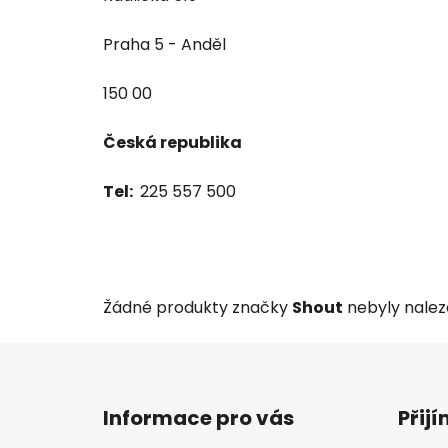
Praha 5 - Anděl
150 00
Česká republika
Tel:
225 557 500
Žádné produkty značky
Shout
nebyly naleze
Z
á
Informace pro vás
Přij
p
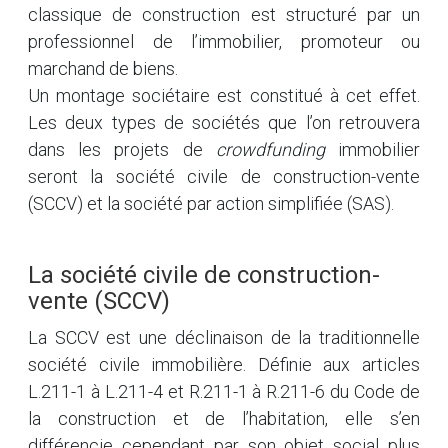
classique de construction est structuré par un
professionnel de l’immobilier, promoteur ou
marchand de biens.
Un montage sociétaire est constitué à cet effet.
Les deux types de sociétés que l’on retrouvera
dans les projets de
crowdfunding
immobilier
seront la société civile de construction-vente
(SCCV) et la société par action simplifiée (SAS).
La société civile de construction-
vente (SCCV)
La SCCV est une déclinaison de la traditionnelle
société civile immobilière. Définie aux articles
L.211-1 à L.211-4 et R.211-1 à R.211-6 du Code de
la construction et de l’habitation, elle s’en
différencie cependant par son objet social plus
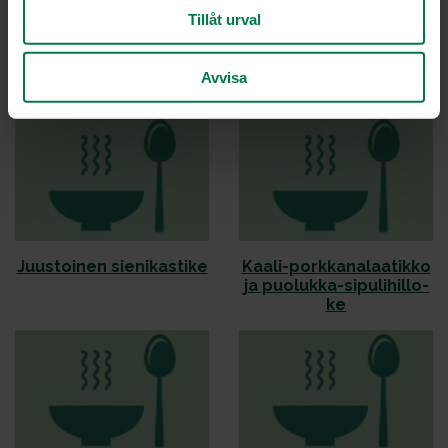
Tillåt urval
Avvisa
Juu­res­ra­ta­touil­le
Juu­res­so­se­keit­to
Juus­toi­nen sie­ni­kas­ti­ke
Kaa­li-pork­ka­na­laa­tik­ko
ja puo­luk­ka-si­pu­li­hil­lo­
ke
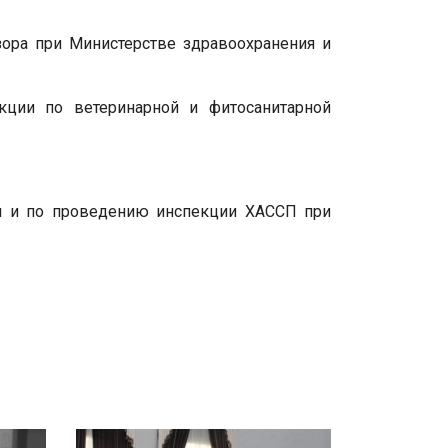
зора при Министерстве здравоохранения и
кции по ветеринарной и фитосанитарной
й и по проведению инспекции ХАССП при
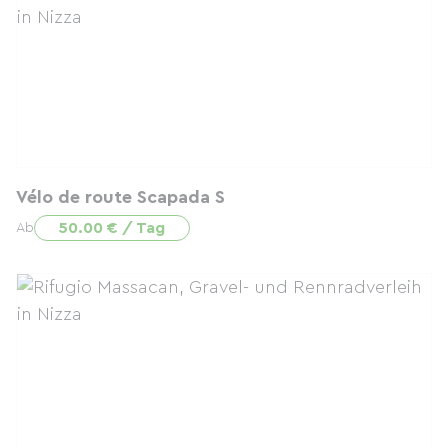
Vélo de route Scapada S
50.00 € / Tag
Ab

-------------------------

(What you will do)
Every line in the data that holds the string "civile" should be copied.

(Exercise output)
seront la société civile de construction-vente
La société civile de construction-
société civile immobilière. Définie aux articles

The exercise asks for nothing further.